Part of the camel/silk (I'm now up to 1.5 spun of this):

Ms Annabelle disapproved of the spinning, and instead felt I should stop moving my legs so she could rest there while I adored her.

This is so much FUN. I'd almost forgotten how easy it is to loose yourself in a bag of fiber for hours on end. I feel like this surgery has given me a part of myself back. Still no way of knowing how much mobility I'll really regain, but if I get back just this one thing? The entire surgery was worth it. 

Good News- PT edition

Good news on the Physical Therapy front today! I had my last visit from this most recent round of PT today and I gained a 1/2 of a point in strength (on a 5 point scale) in a month! I started off at a 4-/5 4 weeks ago and today ended at a 4+/5 in leg strength in my right leg. Considering the massive damage done to my muscles over the years during surgeries 1-5, my therapist thinks this is as good as I’ll likely ever get. She’s thrilled I can now do 30 leg lifts in 3 sets of 10 without collapsing afterwards. Heck, I’m thrilled I can do that again. I had been stronger and as is the norm with RSD had lost some strength in the year since my last round of PT. But I’m now strong enough to move forward with the SCS trial!!

I must say, the PT I’ve done in the last 2 years has taught me how patients with RSD should do PT. I have a therapy team where everyone had seen a RSD patient at least once before, they’re all very willing to learn, and they know how to push someone just enough without pushing hard enough to start a massive flare. Prior to finding this team, I’d had therapists who had pushed me into epic flares. The one pushed me hard enough that I went from a cane to barely making it with a rollator- in under 2 sessions.

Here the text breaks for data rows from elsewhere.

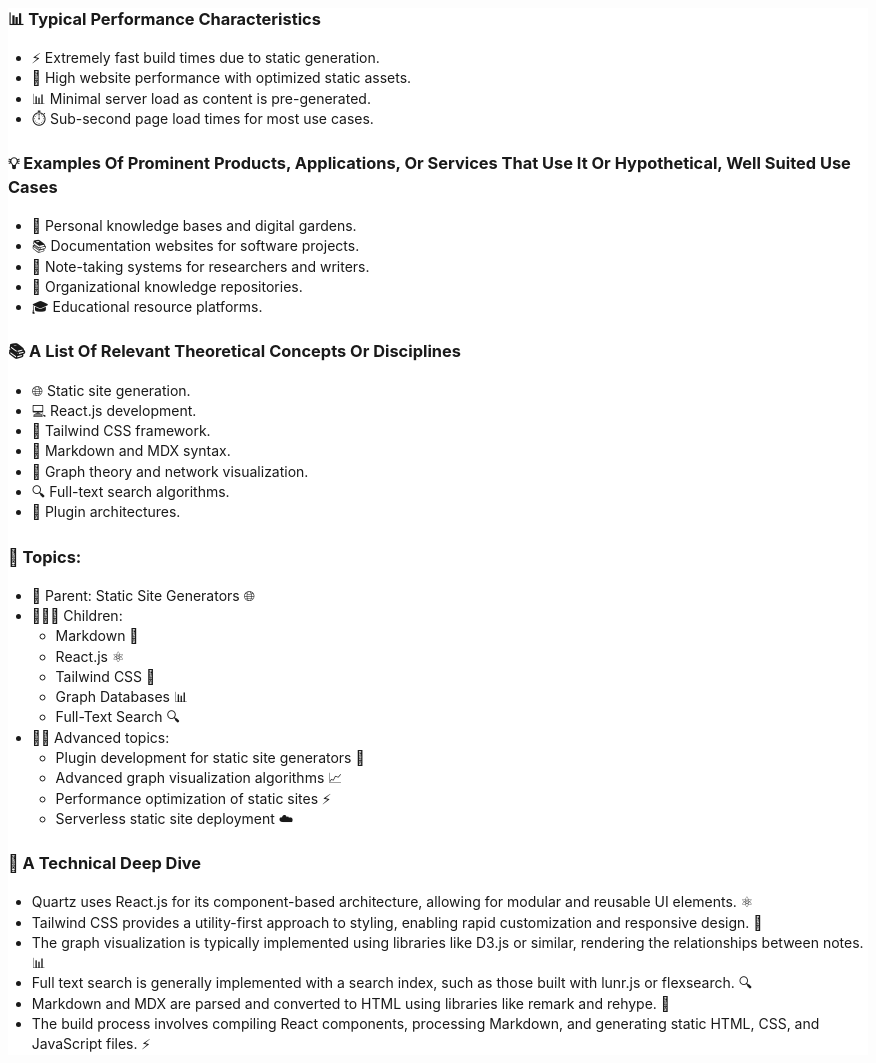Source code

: ### 📊 Typical Performance Characteristics  
  
- ⚡️ Extremely fast build times due to static generation.  
- 🚀 High website performance with optimized static assets.  
- 📊 Minimal server load as content is pre-generated.  
- ⏱️ Sub-second page load times for most use cases.  
  
### 💡 Examples Of Prominent Products, Applications, Or Services That Use It Or Hypothetical, Well Suited Use Cases  
  
- 🌱 Personal knowledge bases and digital gardens.  
- 📚 Documentation websites for software projects.  
- 📝 Note-taking systems for researchers and writers.  
- 🧠 Organizational knowledge repositories.  
- 🎓 Educational resource platforms.  
  
### 📚 A List Of Relevant Theoretical Concepts Or Disciplines  
  
- 🌐 Static site generation.  
- 💻 React.js development.  
- 🎨 Tailwind CSS framework.  
- 📝 Markdown and MDX syntax.  
- 🔗 Graph theory and network visualization.  
- 🔍 Full-text search algorithms.  
- 🔌 Plugin architectures.  
  
### 🌲 Topics:  
  
- 👶 Parent: Static Site Generators 🌐  
- 👩‍👧‍👦 Children:  
    - Markdown 📝  
    - React.js ⚛️  
    - Tailwind CSS 🎨  
    - Graph Databases 📊  
    - Full-Text Search 🔍  
- 🧙‍♂️ Advanced topics:  
    - Plugin development for static site generators 🔌  
    - Advanced graph visualization algorithms 📈  
    - Performance optimization of static sites ⚡️  
    - Serverless static site deployment ☁️  
  
### 🔬 A Technical Deep Dive  
  
- Quartz uses React.js for its component-based architecture, allowing for modular and reusable UI elements. ⚛️  
- Tailwind CSS provides a utility-first approach to styling, enabling rapid customization and responsive design. 🎨  
- The graph visualization is typically implemented using libraries like D3.js or similar, rendering the relationships between notes. 📊  
- Full text search is generally implemented with a search index, such as those built with lunr.js or flexsearch. 🔍  
- Markdown and MDX are parsed and converted to HTML using libraries like remark and rehype. 📝  
- The build process involves compiling React components, processing Markdown, and generating static HTML, CSS, and JavaScript files. ⚡️  
  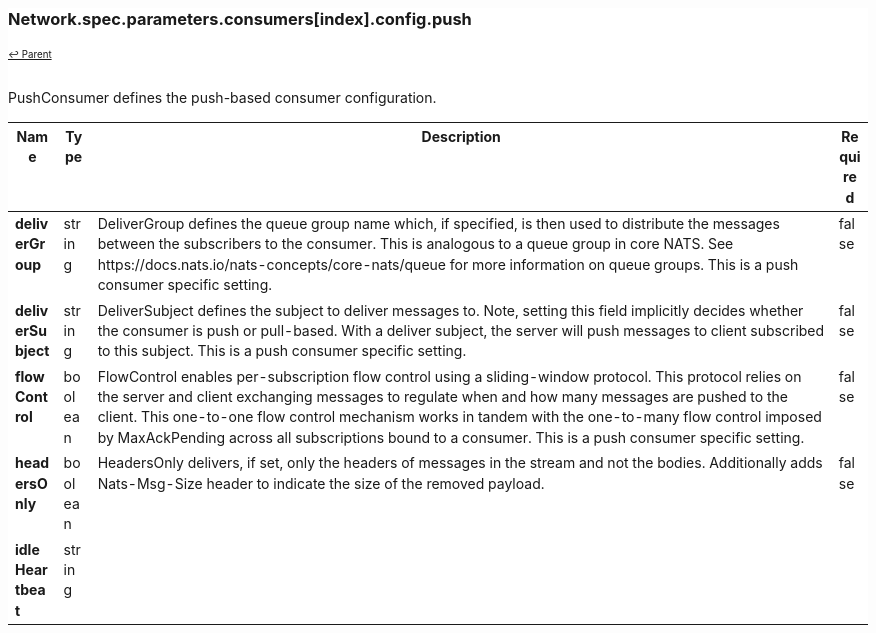 
### Network.spec.parameters.consumers[index].config.push
<sup><sup>[↩ Parent](#networkspecparametersconsumersindexconfig)</sup></sup>



PushConsumer defines the push-based consumer configuration.

<table>
    <thead>
        <tr>
            <th>Name</th>
            <th>Type</th>
            <th>Description</th>
            <th>Required</th>
        </tr>
    </thead>
    <tbody><tr>
        <td><b>deliverGroup</b></td>
        <td>string</td>
        <td>
          DeliverGroup defines the queue group name which, if specified, is then used to distribute the messages between the subscribers to the consumer. This is analogous to a queue group in core NATS. See https://docs.nats.io/nats-concepts/core-nats/queue for more information on queue groups. This is a push consumer specific setting.<br/>
        </td>
        <td>false</td>
      </tr><tr>
        <td><b>deliverSubject</b></td>
        <td>string</td>
        <td>
          DeliverSubject defines the subject to deliver messages to. Note, setting this field implicitly decides whether the consumer is push or pull-based. With a deliver subject, the server will push messages to client subscribed to this subject. This is a push consumer specific setting.<br/>
        </td>
        <td>false</td>
      </tr><tr>
        <td><b>flowControl</b></td>
        <td>boolean</td>
        <td>
          FlowControl enables per-subscription flow control using a sliding-window protocol. This protocol relies on the server and client exchanging messages to regulate when and how many messages are pushed to the client. This one-to-one flow control mechanism works in tandem with the one-to-many flow control imposed by MaxAckPending across all subscriptions bound to a consumer. This is a push consumer specific setting.<br/>
        </td>
        <td>false</td>
      </tr><tr>
        <td><b>headersOnly</b></td>
        <td>boolean</td>
        <td>
          HeadersOnly delivers, if set, only the headers of messages in the stream and not the bodies. Additionally adds Nats-Msg-Size header to indicate the size of the removed payload.<br/>
        </td>
        <td>false</td>
      </tr><tr>
        <td><b>idleHeartbeat</b></td>
        <td>string</td>
        <td>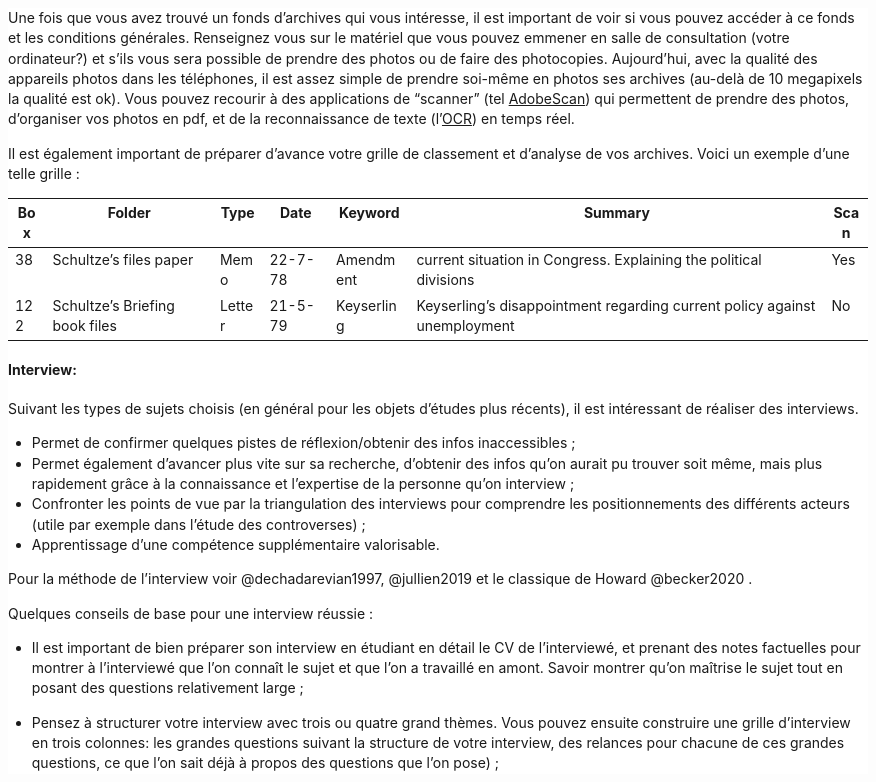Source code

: Une fois que vous avez trouvé un fonds d’archives qui vous intéresse, il
est important de voir si vous pouvez accéder à ce fonds et les
conditions générales. Renseignez vous sur le matériel que vous pouvez
emmener en salle de consultation (votre ordinateur?) et s’ils vous sera
possible de prendre des photos ou de faire des photocopies. Aujourd’hui,
avec la qualité des appareils photos dans les téléphones, il est assez
simple de prendre soi-même en photos ses archives (au-delà de 10
megapixels la qualité est ok). Vous pouvez recourir à des applications
de “scanner” (tel
[AdobeScan](https://www.adobe.com/be_fr/acrobat/mobile/scanner-app.html))
qui permettent de prendre des photos, d’organiser vos photos en pdf, et
de la reconnaissance de texte
(l’[OCR](https://fr.wikipedia.org/wiki/Reconnaissance_optique_de_caract%C3%A8res))
en temps réel.

Il est également important de préparer d’avance votre grille de
classement et d’analyse de vos archives. Voici un exemple d’une telle
grille :

| Box | Folder                         | Type   | Date    | Keyword    | Summary                                                                   | Scan |
|-----|--------------------------------|--------|---------|------------|---------------------------------------------------------------------------|------|
| 38  | Schultze’s files paper         | Memo   | 22-7-78 | Amendment  | current situation in Congress. Explaining the political divisions         | Yes  |
| 122 | Schultze’s Briefing book files | Letter | 21-5-79 | Keyserling | Keyserling’s disappointment regarding current policy against unemployment | No   |

#### Interview:

Suivant les types de sujets choisis (en général pour les objets d’études
plus récents), il est intéressant de réaliser des interviews.

-   Permet de confirmer quelques pistes de réflexion/obtenir des infos
    inaccessibles ;
-   Permet également d’avancer plus vite sur sa recherche, d’obtenir des
    infos qu’on aurait pu trouver soit même, mais plus rapidement grâce
    à la connaissance et l’expertise de la personne qu’on interview ;
-   Confronter les points de vue par la triangulation des interviews
    pour comprendre les positionnements des différents acteurs (utile
    par exemple dans l’étude des controverses) ;
-   Apprentissage d’une compétence supplémentaire valorisable.

Pour la méthode de l’interview voir @dechadarevian1997, @jullien2019
et le classique de Howard @becker2020 .

Quelques conseils de base pour une interview réussie :

-   Il est important de bien préparer son interview en étudiant en
    détail le CV de l’interviewé, et prenant des notes factuelles pour
    montrer à l’interviewé que l’on connaît le sujet et que l’on a
    travaillé en amont. Savoir montrer qu’on maîtrise le sujet tout en
    posant des questions relativement large ;

-   Pensez à structurer votre interview avec trois ou quatre grand
    thèmes. Vous pouvez ensuite construire une grille d’interview en
    trois colonnes: les grandes questions suivant la structure de votre
    interview, des relances pour chacune de ces grandes questions, ce
    que l’on sait déjà à propos des questions que l’on pose) ;
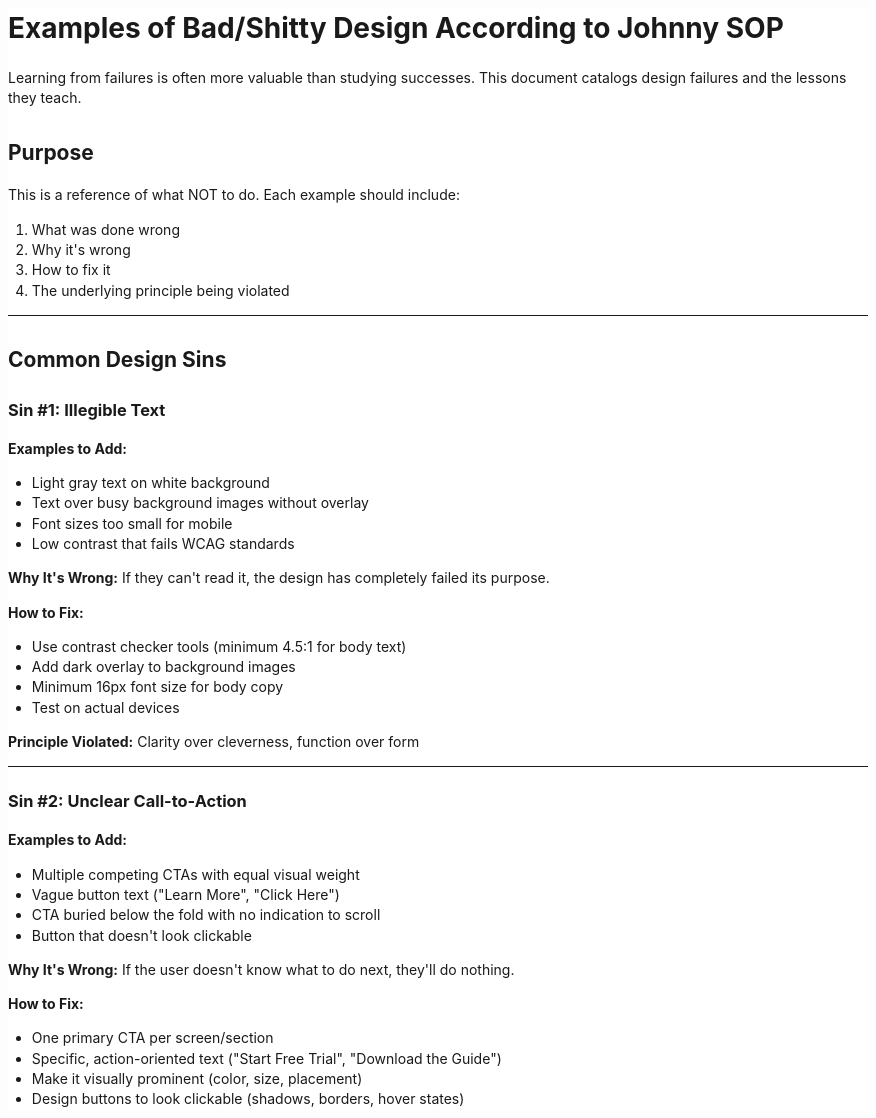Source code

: # Examples of Bad/Shitty Design According to Johnny SOP

Learning from failures is often more valuable than studying successes. This document catalogs design failures and the lessons they teach.

## Purpose

This is a reference of what NOT to do. Each example should include:

1. What was done wrong
2. Why it's wrong
3. How to fix it
4. The underlying principle being violated

---

## Common Design Sins

### Sin #1: Illegible Text

**Examples to Add:**
- Light gray text on white background
- Text over busy background images without overlay
- Font sizes too small for mobile
- Low contrast that fails WCAG standards

**Why It's Wrong:**
If they can't read it, the design has completely failed its purpose.

**How to Fix:**
- Use contrast checker tools (minimum 4.5:1 for body text)
- Add dark overlay to background images
- Minimum 16px font size for body copy
- Test on actual devices

**Principle Violated:** Clarity over cleverness, function over form

---

### Sin #2: Unclear Call-to-Action

**Examples to Add:**
- Multiple competing CTAs with equal visual weight
- Vague button text ("Learn More", "Click Here")
- CTA buried below the fold with no indication to scroll
- Button that doesn't look clickable

**Why It's Wrong:**
If the user doesn't know what to do next, they'll do nothing.

**How to Fix:**
- One primary CTA per screen/section
- Specific, action-oriented text ("Start Free Trial", "Download the Guide")
- Make it visually prominent (color, size, placement)
- Design buttons to look clickable (shadows, borders, hover states)
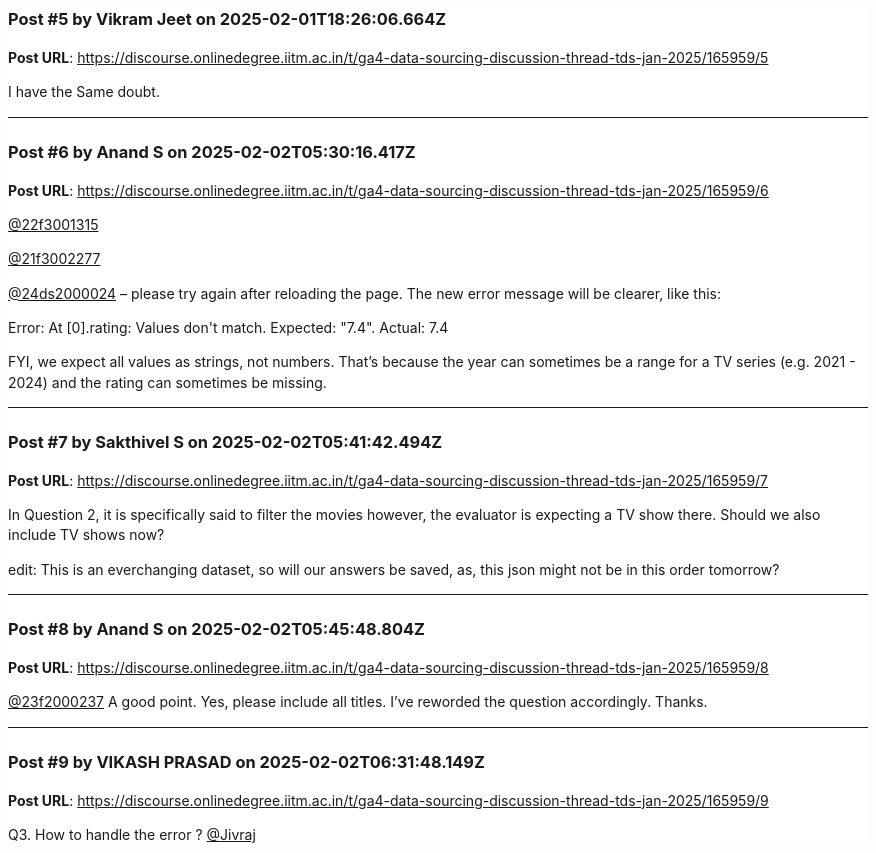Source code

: 
### Post #5 by Vikram Jeet on 2025-02-01T18:26:06.664Z
**Post URL**: https://discourse.onlinedegree.iitm.ac.in/t/ga4-data-sourcing-discussion-thread-tds-jan-2025/165959/5

I have the Same doubt.

---

### Post #6 by Anand S on 2025-02-02T05:30:16.417Z
**Post URL**: https://discourse.onlinedegree.iitm.ac.in/t/ga4-data-sourcing-discussion-thread-tds-jan-2025/165959/6

[@22f3001315](/u/22f3001315)

[@21f3002277](/u/21f3002277)

[@24ds2000024](/u/24ds2000024)
 – please try again after reloading the page. The new error message will be clearer, like this:

Error: At [0].rating: Values don't match. Expected: "7.4". Actual: 7.4

FYI, we expect all values as strings, not numbers. That’s because the year can sometimes be a range for a TV series (e.g. 2021 - 2024) and the rating can sometimes be missing.

---

### Post #7 by Sakthivel S on 2025-02-02T05:41:42.494Z
**Post URL**: https://discourse.onlinedegree.iitm.ac.in/t/ga4-data-sourcing-discussion-thread-tds-jan-2025/165959/7

In Question 2, it is specifically said to filter the movies however, the evaluator is expecting a TV show there. Should we also include TV shows now?

edit:  This is an everchanging dataset, so will our answers be saved, as, this json might not be in this order tomorrow?

---

### Post #8 by Anand S on 2025-02-02T05:45:48.804Z
**Post URL**: https://discourse.onlinedegree.iitm.ac.in/t/ga4-data-sourcing-discussion-thread-tds-jan-2025/165959/8

[@23f2000237](/u/23f2000237)
 A good point. Yes, please include
all
 titles. I’ve reworded the question accordingly. Thanks.

---

### Post #9 by VIKASH PRASAD on 2025-02-02T06:31:48.149Z
**Post URL**: https://discourse.onlinedegree.iitm.ac.in/t/ga4-data-sourcing-discussion-thread-tds-jan-2025/165959/9

Q3. How to handle the error ?
[@Jivraj](/u/jivraj)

It took me 3 months to get back to a cane from that run in. And I didn’t know enough about RSD at the time to say “NO!”

How did I luck out on this team? Simple. I skipped all the normal therapy centers. Instead, I signed up for outpatient therapy at the local rehab hospital. Since they work primarily with victims of major accidents or the very ill/elderly, they’re used to patients who aren’t going to leave their care ready to go run a marathon. Instead, they understand that making it through a small store with 1 crutch instead of 2 is a huge victory.

We did warm water PT exclusively in those first months following surgery #5, twice a week for 30 minutes. The pool there is- get this- 89 degrees F at all times. The air is in the mid to high 80’s as well, so patients don’t get chilled. And they have onsite shower facilities, in the same heated air, to get the chlorine off sensitive skin at the end. I have to say, the pool therapy has calmed down the allydonia and burning-specific pain more than anything else I’ve tried (aside from the Sympathetic Nerve Blocks). It keeps me capable of wearing tights and yoga pants, and even the occasional pair of very oversized, loose fitting khaki cargos, instead of just fleece PJ pants. I love that pool with a passion. Added bonus: I can’t walk on land, but I can walk laps, without holding on to the handrail, in that pool. :D

In the beginning they used the lift to get me into the water, which worked great as my leg was still very swollen and my knee barely bent. But after several months they were able to teach me to get in and out on my own using the stairs and handrail. It’s not smooth or sexy, but it sure gets the job done. Plus, knowing how to do that has allowed me to use other pools, such as the pool at the beach house this summer or the heated kids pool at the gym down the road. We started very slow and have built up, slowly, over the years. I even wear ankle weights now in the water! We also now do some land based exercises, as I’m considered strong enough to manage them. They tend to be more painful, but they work different things, so it’s a valuable tool to have in my pocket.

I have to say, I HIGHLY recommend Warm Water Physical Therapy with a very experienced team and a very warm pool for RSD patients. It’s been a life saver for me. Remember, though- slow, steady, and very turtle-like progress. And NO ICE!! (Ice can permanently worsen RSD by demyelinating the nerves in patients with RSD. Why it does so is unknown.)